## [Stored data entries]
=-=-=-=-=

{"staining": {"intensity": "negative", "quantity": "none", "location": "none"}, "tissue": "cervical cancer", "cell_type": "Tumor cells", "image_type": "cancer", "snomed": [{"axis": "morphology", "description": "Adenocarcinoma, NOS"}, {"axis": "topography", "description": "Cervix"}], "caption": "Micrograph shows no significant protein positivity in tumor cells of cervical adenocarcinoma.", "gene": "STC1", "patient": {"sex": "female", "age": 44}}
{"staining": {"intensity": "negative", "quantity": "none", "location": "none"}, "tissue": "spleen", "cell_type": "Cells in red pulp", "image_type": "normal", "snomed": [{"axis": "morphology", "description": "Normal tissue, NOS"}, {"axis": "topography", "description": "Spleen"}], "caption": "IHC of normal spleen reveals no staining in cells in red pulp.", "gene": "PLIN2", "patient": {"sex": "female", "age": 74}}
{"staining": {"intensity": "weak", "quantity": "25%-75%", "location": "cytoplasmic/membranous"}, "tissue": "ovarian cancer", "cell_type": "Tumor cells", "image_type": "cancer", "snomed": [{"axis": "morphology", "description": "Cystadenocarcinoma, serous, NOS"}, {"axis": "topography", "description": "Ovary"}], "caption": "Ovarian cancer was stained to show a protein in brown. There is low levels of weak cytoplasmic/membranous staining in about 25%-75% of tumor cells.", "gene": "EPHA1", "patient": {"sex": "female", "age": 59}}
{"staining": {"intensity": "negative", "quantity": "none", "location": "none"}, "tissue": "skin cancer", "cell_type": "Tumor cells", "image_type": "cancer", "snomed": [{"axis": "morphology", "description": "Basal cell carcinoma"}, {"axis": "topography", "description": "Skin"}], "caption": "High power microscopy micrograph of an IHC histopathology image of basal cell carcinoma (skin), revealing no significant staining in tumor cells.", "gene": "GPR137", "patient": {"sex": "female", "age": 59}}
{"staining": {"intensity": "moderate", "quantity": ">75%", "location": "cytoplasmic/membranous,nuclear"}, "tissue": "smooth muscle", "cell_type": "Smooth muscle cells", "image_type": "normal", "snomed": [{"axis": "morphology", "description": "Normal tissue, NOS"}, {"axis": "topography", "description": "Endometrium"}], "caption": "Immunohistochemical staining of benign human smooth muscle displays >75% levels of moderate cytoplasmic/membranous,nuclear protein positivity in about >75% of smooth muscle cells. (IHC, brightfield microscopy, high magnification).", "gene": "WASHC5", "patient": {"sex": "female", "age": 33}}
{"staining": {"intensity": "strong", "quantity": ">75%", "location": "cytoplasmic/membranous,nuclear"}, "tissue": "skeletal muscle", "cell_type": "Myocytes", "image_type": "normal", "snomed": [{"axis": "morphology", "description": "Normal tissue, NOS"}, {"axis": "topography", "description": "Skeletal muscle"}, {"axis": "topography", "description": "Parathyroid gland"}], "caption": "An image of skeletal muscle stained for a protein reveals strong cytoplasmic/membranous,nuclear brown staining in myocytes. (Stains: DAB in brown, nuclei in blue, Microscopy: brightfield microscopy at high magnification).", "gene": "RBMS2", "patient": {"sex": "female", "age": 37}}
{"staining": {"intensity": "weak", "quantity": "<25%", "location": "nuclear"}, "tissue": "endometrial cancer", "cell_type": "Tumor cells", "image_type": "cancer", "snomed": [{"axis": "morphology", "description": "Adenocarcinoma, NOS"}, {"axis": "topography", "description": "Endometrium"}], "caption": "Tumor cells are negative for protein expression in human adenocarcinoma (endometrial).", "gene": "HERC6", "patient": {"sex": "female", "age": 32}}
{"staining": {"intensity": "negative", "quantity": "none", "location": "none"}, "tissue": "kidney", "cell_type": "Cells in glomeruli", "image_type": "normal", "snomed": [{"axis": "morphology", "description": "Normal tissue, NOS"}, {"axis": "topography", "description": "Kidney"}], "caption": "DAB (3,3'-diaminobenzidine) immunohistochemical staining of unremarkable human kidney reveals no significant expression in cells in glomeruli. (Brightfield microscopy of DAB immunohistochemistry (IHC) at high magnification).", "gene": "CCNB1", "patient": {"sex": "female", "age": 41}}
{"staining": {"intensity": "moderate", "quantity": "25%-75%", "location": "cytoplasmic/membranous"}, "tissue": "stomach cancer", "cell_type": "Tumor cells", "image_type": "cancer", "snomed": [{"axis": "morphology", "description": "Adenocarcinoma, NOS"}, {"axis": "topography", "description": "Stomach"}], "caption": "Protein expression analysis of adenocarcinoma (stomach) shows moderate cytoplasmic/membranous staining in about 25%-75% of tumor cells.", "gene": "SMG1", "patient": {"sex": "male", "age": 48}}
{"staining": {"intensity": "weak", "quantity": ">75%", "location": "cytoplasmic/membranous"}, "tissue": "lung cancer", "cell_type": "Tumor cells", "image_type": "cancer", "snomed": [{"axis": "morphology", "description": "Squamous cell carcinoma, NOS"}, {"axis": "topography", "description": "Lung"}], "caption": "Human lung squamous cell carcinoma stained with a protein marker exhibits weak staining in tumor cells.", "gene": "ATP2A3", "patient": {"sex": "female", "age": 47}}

=-=-=-=-=

A full, exact repeat of the entries above is required.

## [Completed task]
{"staining": {"intensity": "negative", "quantity": "none", "location": "none"}, "tissue": "cervical cancer", "cell_type": "Tumor cells", "image_type": "cancer", "snomed": [{"axis": "morphology", "description": "Adenocarcinoma, NOS"}, {"axis": "topography", "description": "Cervix"}], "caption": "Micrograph shows no significant protein positivity in tumor cells of cervical adenocarcinoma.", "gene": "STC1", "patient": {"sex": "female", "age": 44}}
{"staining": {"intensity": "negative", "quantity": "none", "location": "none"}, "tissue": "spleen", "cell_type": "Cells in red pulp", "image_type": "normal", "snomed": [{"axis": "morphology", "description": "Normal tissue, NOS"}, {"axis": "topography", "description": "Spleen"}], "caption": "IHC of normal spleen reveals no staining in cells in red pulp.", "gene": "PLIN2", "patient": {"sex": "female", "age": 74}}
{"staining": {"intensity": "weak", "quantity": "25%-75%", "location": "cytoplasmic/membranous"}, "tissue": "ovarian cancer", "cell_type": "Tumor cells", "image_type": "cancer", "snomed": [{"axis": "morphology", "description": "Cystadenocarcinoma, serous, NOS"}, {"axis": "topography", "description": "Ovary"}], "caption": "Ovarian cancer was stained to show a protein in brown. There is low levels of weak cytoplasmic/membranous staining in about 25%-75% of tumor cells.", "gene": "EPHA1", "patient": {"sex": "female", "age": 59}}
{"staining": {"intensity": "negative", "quantity": "none", "location": "none"}, "tissue": "skin cancer", "cell_type": "Tumor cells", "image_type": "cancer", "snomed": [{"axis": "morphology", "description": "Basal cell carcinoma"}, {"axis": "topography", "description": "Skin"}], "caption": "High power microscopy micrograph of an IHC histopathology image of basal cell carcinoma (skin), revealing no significant staining in tumor cells.", "gene": "GPR137", "patient": {"sex": "female", "age": 59}}
{"staining": {"intensity": "moderate", "quantity": ">75%", "location": "cytoplasmic/membranous,nuclear"}, "tissue": "smooth muscle", "cell_type": "Smooth muscle cells", "image_type": "normal", "snomed": [{"axis": "morphology", "description": "Normal tissue, NOS"}, {"axis": "topography", "description": "Endometrium"}], "caption": "Immunohistochemical staining of benign human smooth muscle displays >75% levels of moderate cytoplasmic/membranous,nuclear protein positivity in about >75% of smooth muscle cells. (IHC, brightfield microscopy, high magnification).", "gene": "WASHC5", "patient": {"sex": "female", "age": 33}}
{"staining": {"intensity": "strong", "quantity": ">75%", "location": "cytoplasmic/membranous,nuclear"}, "tissue": "skeletal muscle", "cell_type": "Myocytes", "image_type": "normal", "snomed": [{"axis": "morphology", "description": "Normal tissue, NOS"}, {"axis": "topography", "description": "Skeletal muscle"}, {"axis": "topography", "description": "Parathyroid gland"}], "caption": "An image of skeletal muscle stained for a protein reveals strong cytoplasmic/membranous,nuclear brown staining in myocytes. (Stains: DAB in brown, nuclei in blue, Microscopy: brightfield microscopy at high magnification).", "gene": "RBMS2", "patient": {"sex": "female", "age": 37}}
{"staining": {"intensity": "weak", "quantity": "<25%", "location": "nuclear"}, "tissue": "endometrial cancer", "cell_type": "Tumor cells", "image_type": "cancer", "snomed": [{"axis": "morphology", "description": "Adenocarcinoma, NOS"}, {"axis": "topography", "description": "Endometrium"}], "caption": "Tumor cells are negative for protein expression in human adenocarcinoma (endometrial).", "gene": "HERC6", "patient": {"sex": "female", "age": 32}}
{"staining": {"intensity": "negative", "quantity": "none", "location": "none"}, "tissue": "kidney", "cell_type": "Cells in glomeruli", "image_type": "normal", "snomed": [{"axis": "morphology", "description": "Normal tissue, NOS"}, {"axis": "topography", "description": "Kidney"}], "caption": "DAB (3,3'-diaminobenzidine) immunohistochemical staining of unremarkable human kidney reveals no significant expression in cells in glomeruli. (Brightfield microscopy of DAB immunohistochemistry (IHC) at high magnification).", "gene": "CCNB1", "patient": {"sex": "female", "age": 41}}
{"staining": {"intensity": "moderate", "quantity": "25%-75%", "location": "cytoplasmic/membranous"}, "tissue": "stomach cancer", "cell_type": "Tumor cells", "image_type": "cancer", "snomed": [{"axis": "morphology", "description": "Adenocarcinoma, NOS"}, {"axis": "topography", "description": "Stomach"}], "caption": "Protein expression analysis of adenocarcinoma (stomach) shows moderate cytoplasmic/membranous staining in about 25%-75% of tumor cells.", "gene": "SMG1", "patient": {"sex": "male", "age": 48}}
{"staining": {"intensity": "weak", "quantity": ">75%", "location": "cytoplasmic/membranous"}, "tissue": "lung cancer", "cell_type": "Tumor cells", "image_type": "cancer", "snomed": [{"axis": "morphology", "description": "Squamous cell carcinoma, NOS"}, {"axis": "topography", "description": "Lung"}], "caption": "Human lung squamous cell carcinoma stained with a protein marker exhibits weak staining in tumor cells.", "gene": "ATP2A3", "patient": {"sex": "female", "age": 47}}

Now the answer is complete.